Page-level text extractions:
- Opening Delimiter -

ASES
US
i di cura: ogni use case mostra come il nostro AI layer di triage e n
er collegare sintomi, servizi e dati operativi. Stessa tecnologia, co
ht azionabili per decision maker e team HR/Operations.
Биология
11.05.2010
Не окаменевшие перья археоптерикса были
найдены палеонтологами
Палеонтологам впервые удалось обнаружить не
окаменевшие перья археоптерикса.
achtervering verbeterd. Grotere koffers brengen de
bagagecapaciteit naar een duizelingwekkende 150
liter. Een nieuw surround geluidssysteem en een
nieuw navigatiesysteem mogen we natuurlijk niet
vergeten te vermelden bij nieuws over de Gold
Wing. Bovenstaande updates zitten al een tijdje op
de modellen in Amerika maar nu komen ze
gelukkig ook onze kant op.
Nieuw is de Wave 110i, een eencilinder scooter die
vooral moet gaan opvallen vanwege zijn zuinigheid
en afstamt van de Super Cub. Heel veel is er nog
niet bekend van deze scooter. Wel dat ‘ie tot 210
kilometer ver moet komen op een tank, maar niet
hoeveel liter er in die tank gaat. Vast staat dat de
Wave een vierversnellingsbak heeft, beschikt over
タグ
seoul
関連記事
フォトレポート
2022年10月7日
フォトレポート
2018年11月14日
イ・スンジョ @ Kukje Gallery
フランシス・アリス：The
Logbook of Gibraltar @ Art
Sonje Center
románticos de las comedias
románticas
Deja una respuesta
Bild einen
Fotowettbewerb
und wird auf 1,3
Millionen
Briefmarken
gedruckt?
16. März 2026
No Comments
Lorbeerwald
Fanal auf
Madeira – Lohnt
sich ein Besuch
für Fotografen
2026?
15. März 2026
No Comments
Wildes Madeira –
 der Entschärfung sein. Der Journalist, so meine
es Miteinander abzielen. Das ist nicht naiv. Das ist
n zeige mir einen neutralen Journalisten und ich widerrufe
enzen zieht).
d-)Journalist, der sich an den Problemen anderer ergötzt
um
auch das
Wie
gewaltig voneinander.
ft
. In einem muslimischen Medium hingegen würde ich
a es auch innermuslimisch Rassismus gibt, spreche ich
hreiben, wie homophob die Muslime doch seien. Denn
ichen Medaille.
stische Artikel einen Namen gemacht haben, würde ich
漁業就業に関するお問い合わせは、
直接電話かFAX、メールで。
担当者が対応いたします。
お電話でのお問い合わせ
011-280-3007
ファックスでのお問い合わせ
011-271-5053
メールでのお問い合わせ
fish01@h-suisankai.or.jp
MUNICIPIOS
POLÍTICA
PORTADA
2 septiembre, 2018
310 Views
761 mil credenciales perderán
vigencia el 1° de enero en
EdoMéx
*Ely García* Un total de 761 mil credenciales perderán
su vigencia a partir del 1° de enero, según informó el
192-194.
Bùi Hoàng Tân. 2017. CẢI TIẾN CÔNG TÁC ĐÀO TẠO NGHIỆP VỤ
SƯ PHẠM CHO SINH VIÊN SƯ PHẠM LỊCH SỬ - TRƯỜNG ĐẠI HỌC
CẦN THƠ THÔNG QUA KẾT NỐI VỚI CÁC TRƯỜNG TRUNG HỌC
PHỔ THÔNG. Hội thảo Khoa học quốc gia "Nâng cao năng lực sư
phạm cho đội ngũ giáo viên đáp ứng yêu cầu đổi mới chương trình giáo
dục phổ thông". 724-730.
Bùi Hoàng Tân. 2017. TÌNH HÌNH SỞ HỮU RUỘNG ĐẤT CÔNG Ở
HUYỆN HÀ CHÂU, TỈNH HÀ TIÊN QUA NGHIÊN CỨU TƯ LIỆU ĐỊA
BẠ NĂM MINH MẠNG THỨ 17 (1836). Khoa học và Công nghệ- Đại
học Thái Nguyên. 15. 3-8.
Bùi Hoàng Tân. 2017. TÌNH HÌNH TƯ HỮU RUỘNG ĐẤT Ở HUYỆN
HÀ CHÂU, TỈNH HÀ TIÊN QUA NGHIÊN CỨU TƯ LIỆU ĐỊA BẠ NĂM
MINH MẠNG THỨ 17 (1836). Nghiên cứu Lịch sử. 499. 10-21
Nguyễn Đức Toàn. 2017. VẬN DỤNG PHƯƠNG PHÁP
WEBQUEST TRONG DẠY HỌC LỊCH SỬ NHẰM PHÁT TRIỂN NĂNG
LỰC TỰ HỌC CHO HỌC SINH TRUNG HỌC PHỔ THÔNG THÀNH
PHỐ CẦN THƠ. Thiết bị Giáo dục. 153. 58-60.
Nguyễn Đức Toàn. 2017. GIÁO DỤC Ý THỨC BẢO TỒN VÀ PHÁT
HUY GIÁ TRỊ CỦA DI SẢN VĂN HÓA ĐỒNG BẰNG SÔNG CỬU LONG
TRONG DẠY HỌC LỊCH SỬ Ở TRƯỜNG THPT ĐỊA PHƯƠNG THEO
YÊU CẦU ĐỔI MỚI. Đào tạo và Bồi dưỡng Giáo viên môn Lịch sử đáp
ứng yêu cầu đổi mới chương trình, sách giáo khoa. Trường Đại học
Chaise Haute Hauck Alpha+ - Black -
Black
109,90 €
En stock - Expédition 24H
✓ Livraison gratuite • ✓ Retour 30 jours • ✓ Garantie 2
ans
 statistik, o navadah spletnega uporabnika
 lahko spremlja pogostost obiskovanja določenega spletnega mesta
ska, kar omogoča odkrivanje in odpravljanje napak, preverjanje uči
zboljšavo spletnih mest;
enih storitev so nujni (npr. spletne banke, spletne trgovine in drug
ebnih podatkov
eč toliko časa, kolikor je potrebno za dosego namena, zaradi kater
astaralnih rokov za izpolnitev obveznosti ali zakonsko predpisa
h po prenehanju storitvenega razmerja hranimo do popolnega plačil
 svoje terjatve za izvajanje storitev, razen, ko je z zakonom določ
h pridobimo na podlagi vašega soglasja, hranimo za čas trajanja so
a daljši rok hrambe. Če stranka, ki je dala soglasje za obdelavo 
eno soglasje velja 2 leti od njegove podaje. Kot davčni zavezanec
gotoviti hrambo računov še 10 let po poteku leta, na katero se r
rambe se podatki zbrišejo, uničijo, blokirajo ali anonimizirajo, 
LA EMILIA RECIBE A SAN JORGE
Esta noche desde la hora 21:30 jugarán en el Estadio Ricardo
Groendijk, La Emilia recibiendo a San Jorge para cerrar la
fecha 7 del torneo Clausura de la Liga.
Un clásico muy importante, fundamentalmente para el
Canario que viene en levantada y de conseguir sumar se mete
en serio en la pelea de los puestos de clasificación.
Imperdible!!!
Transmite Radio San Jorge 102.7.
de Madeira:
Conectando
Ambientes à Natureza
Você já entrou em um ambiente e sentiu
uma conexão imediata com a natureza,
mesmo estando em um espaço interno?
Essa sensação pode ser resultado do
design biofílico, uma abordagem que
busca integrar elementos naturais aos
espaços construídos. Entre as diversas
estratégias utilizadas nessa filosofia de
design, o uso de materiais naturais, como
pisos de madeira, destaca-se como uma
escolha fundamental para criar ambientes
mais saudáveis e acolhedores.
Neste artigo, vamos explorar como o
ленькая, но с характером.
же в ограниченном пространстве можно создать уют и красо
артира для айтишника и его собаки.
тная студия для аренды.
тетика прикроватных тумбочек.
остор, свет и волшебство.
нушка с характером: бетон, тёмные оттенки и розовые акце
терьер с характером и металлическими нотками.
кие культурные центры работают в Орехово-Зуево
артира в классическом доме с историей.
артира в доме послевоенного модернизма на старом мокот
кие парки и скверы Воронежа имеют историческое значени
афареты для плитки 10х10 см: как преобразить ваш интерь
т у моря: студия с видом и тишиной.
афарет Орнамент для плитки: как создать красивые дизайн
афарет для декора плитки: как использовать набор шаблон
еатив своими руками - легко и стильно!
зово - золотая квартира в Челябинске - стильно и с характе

- Closing Delimiter -

Instructions for the task – Taking the records from the top, repeat each line exactly until you have repeated the line that contains "achtervering verbeterd. Grotere".

Solution –
ASES
US
i di cura: ogni use case mostra come il nostro AI layer di triage e n
er collegare sintomi, servizi e dati operativi. Stessa tecnologia, co
ht azionabili per decision maker e team HR/Operations.
Биология
11.05.2010
Не окаменевшие перья археоптерикса были
найдены палеонтологами
Палеонтологам впервые удалось обнаружить не
окаменевшие перья археоптерикса.
achtervering verbeterd. Grotere koffers brengen de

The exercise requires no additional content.